Parirenyatwa first took his wife to The Avenues Clinic, the private hospital in Harare that is still totally functional. When they demanded upfront payment of US$2000, which he could not afford, he took his wife to Parirenyatwa hospital, named after the Health Minister's late father.
Sources at the state hospital, once one of the best hospitals in Africa, say the Health Minister's wife is still at the hospital and he was still trying to come up with the money needed to buy special "wires" to mend the fractures his wife sustained in the accident. Doctors can't operate until these are available. There are none at the state hospitals, so Parirenyatwa has to buy them himself.
The staff there have their own grievances against the minister, whom they say is blocking an offer from the Global Fund to pay medical staff directly in foreign currency. But they are also not too happy that, after his wife was admitted, the Health Minister brought in a kilogramme of beef and asked staff to prepare that for his wife. "What about everyone else in all these wards who is eating boiled cabbage and sadza? Should we prepare beef for his wife while everyone else eats cabbage?" asked one senior nurse at the hospital.
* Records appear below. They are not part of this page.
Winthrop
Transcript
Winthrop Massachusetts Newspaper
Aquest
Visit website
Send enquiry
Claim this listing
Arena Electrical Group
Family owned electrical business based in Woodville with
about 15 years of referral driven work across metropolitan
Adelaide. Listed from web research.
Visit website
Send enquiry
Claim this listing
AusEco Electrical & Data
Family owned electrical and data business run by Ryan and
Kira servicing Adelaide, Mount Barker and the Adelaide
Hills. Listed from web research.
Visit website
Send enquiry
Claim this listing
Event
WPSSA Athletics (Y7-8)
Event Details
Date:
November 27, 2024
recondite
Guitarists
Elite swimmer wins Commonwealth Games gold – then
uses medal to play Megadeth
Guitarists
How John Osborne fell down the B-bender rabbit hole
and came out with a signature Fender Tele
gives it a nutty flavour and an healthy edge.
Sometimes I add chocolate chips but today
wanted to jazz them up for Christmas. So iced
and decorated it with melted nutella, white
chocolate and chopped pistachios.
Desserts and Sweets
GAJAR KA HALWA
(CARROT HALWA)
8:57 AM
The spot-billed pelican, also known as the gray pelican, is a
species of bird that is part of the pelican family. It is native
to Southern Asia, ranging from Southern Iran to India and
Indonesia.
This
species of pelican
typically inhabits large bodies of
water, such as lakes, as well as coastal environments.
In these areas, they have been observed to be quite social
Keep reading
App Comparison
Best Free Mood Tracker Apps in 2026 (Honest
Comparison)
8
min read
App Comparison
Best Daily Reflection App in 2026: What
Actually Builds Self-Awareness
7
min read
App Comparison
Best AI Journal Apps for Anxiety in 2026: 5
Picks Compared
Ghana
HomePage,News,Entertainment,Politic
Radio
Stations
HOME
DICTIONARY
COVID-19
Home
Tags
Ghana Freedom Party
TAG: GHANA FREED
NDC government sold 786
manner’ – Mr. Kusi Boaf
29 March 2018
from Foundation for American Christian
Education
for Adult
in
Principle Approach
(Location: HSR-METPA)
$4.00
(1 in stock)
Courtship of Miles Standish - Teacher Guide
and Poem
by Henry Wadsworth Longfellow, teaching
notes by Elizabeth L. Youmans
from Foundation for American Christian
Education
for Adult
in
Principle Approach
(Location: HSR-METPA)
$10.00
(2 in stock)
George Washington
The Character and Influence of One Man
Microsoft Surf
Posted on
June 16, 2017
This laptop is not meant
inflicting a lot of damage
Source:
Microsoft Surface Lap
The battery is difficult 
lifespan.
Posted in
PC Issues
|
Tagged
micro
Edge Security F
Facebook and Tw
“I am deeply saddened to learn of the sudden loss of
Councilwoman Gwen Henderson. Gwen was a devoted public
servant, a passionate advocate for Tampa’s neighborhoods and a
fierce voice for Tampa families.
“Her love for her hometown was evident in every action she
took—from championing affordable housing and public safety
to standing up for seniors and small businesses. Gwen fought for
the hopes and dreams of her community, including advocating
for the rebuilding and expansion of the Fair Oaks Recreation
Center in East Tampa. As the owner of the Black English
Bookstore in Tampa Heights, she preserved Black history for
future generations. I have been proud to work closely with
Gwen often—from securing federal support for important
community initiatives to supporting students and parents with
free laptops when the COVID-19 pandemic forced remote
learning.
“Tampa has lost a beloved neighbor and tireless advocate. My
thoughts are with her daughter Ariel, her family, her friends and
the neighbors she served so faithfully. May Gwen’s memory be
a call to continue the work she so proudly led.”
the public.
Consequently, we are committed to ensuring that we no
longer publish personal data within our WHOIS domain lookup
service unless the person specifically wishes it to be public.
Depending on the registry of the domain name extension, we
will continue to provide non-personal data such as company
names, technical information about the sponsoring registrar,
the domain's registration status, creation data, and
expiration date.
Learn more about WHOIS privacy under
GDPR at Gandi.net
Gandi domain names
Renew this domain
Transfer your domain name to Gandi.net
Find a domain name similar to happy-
Parirenyatwa has been very candid of late about the state of collapse that the system is in and it is ironic that he should be experiencing this first hand. I could not establish today whether the minister has finally found the money to buy the supplies needed to med his wife's leg and ribs. Without them, the doctors can not even operate o the woman.
This story only serves to illustrate that the financial crisis in the country is now touching even Mugabe's own circle, people who have been doing nicely all along, with access to cheap foreign currency and the good things in life.
Before long, buying the loyalty of this Praetorian Guard is going to get increasingly difficult for Mugabe and that is when things start to get interesting. The hitherto rumblings of discontent are soon to turn into howls. Then when this inner circle lives like we live, they will realise that they have all along been protecting the worm as it ate away at the core of the apple.